Ia juga meminta adanya hukuman tambahan hukuman berupa kebiri untuk Asyhari.
“
Harusnya ada hukuman suntik kimia kebiri itu,”
”
Ia menegaskan, kasus kekerasan seksual terhadap anak harus diproses secara maksimal karena dampaknya sangat besar terhadap korban. Ia meminta para korban untuk melaporkannya karena mereka akan dilindungi dan didampingi proses hukumnya secara gratis.
“Untuk korban-korban yang lain, silakan lapor ke kami. Kami akan lindungi, kami dampingi, kami akan kawal agar hukumannya maksimal. Gratis, karena korbannya banyak sekali di luar bisa mencapai 30 hingga 50 orang santriwati,” tegas Yusron.

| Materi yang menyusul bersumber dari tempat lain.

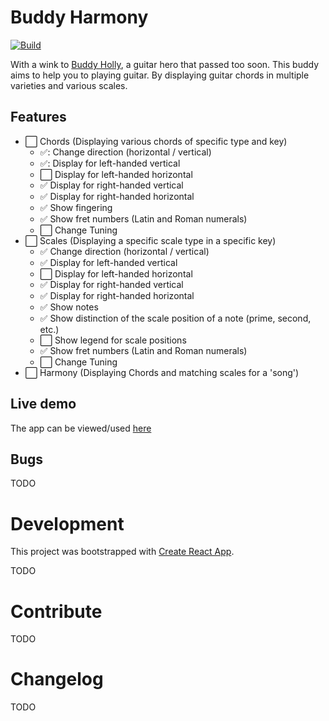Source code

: # Buddy Harmony

[![Build](https://github.com/Marthijs-Berfelo/buddy-harmony/actions/workflows/main-build.yaml/badge.svg?branch=main)](https://github.com/Marthijs-Berfelo/buddy-harmony/actions/workflows/main-build.yaml)

With a wink to [Buddy Holly](https://en.wikipedia.org/wiki/Buddy_Holly), a guitar hero that passed too soon. This buddy
aims to help you to playing guitar. By displaying guitar chords in multiple varieties and various scales.

## Features

- :white_large_square: Chords (Displaying various chords of specific type and key)
    - :white_check_mark:: Change direction (horizontal / vertical)
    - :white_check_mark:: Display for left-handed vertical
    - :white_large_square: Display for left-handed horizontal
    - :white_check_mark: Display for right-handed vertical
    - :white_check_mark: Display for right-handed horizontal
    - :white_check_mark: Show fingering
    - :white_check_mark: Show fret numbers (Latin and Roman numerals)
    - :white_large_square: Change Tuning
- :white_large_square: Scales (Displaying a specific scale type in a specific key)
    - :white_check_mark: Change direction (horizontal / vertical)
    - :white_check_mark: Display for left-handed vertical
    - :white_large_square: Display for left-handed horizontal
    - :white_check_mark: Display for right-handed vertical
    - :white_check_mark: Display for right-handed horizontal
    - :white_check_mark: Show notes
    - :white_check_mark: Show distinction of the scale position of a note (prime, second, etc.)
    - :white_large_square: Show legend for scale positions
    - :white_check_mark: Show fret numbers (Latin and Roman numerals)
    - :white_large_square: Change Tuning
- :white_large_square: Harmony (Displaying Chords and matching scales for a 'song')

## Live demo

The app can be viewed/used [here](https://marthijs-berfelo.github.io/buddy-harmony)

## Bugs

TODO

# Development

This project was bootstrapped with [Create React App](https://github.com/facebook/create-react-app).

TODO

# Contribute

TODO

# Changelog

TODO
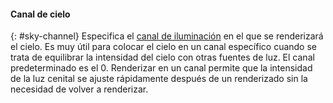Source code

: 
#### Canal de cielo
{: #sky-channel}
Especifica el [canal de iluminación](lights-tab.html#channel) en el que se renderizará el cielo. Es muy útil para colocar el cielo en un canal específico cuando se trata de equilibrar la intensidad del cielo con otras fuentes de luz. El canal predeterminado es el 0. Renderizar en un canal permite que la intensidad de la luz cenital se ajuste rápidamente después de un renderizado sin la necesidad de volver a renderizar.

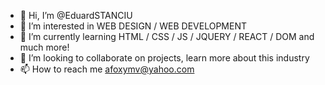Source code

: - 👋 Hi, I’m @EduardSTANCIU
- 👀 I’m interested in WEB DESIGN / WEB DEVELOPMENT
- 🌱 I’m currently learning HTML / CSS / JS / JQUERY / REACT / DOM and much more!
- 💞️ I’m looking to collaborate on projects, learn more about this industry
- 📫 How to reach me afoxymv@yahoo.com

<!---
EduardSTANCIU/EduardSTANCIU is a ✨ special ✨ repository because its `README.md` (this file) appears on your GitHub profile.
You can click the Preview link to take a look at your changes.
--->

Hal senada juga dikatakan Ketua PWNU Jawa Tengah, Abdul Ghaffar Rozin. Rozin meminta Asyhari diberikan hukuman maksimal atas kejahatan yang ia perbuat.
“Ya, pelaku dihukum seberat-beratnya dan seharusnya di dalam proses hukum dia harus mengakui kalau dia bukan kiai ya,” ujar Rozin.
Dia juga berharap polisi tegas dalam memproses laporan kejahatan oleh pelaku yang dianggap sebagai tokoh agama agar peristiwa semacama ini tidak berulang.
“Aparat hukum harus semakin serius menangani hal ini tanpa ada ewuh pakewuh (sungkan), kalau pelakuannya tokoh masyarakat itu kan ada maju mundurnya. Nah itu kan biasanya yang menjadikan efek jera ini tidak datang-datang, karena banyak juga kasus-kasus begini yang tidak tidak tertangani sampai tuntas,” kata Rozin.
Kasus dugaan pencabulan santriwati di Pondok Pesantren Ndholo Kusumo, Kabupaten Pati, Jawa Tengah, terus berkembang usai pengasuh ponpes sekaligus tersangka, Asyhari (51), berhasil ditangkap polisi setelah sempat melarikan diri lintas kota hingga ke Wonogiri. Polisi kini menahan Asyhari dan mendalami kemungkinan adanya korban lain dalam kasus tersebut.
Dalam penyidikan, polisi mengungkap sejumlah modus yang diduga digunakan pelaku terhadap para santriwati, mulai dari meminta dipijat hingga memberikan doktrin agar murid selalu menuruti perintah guru.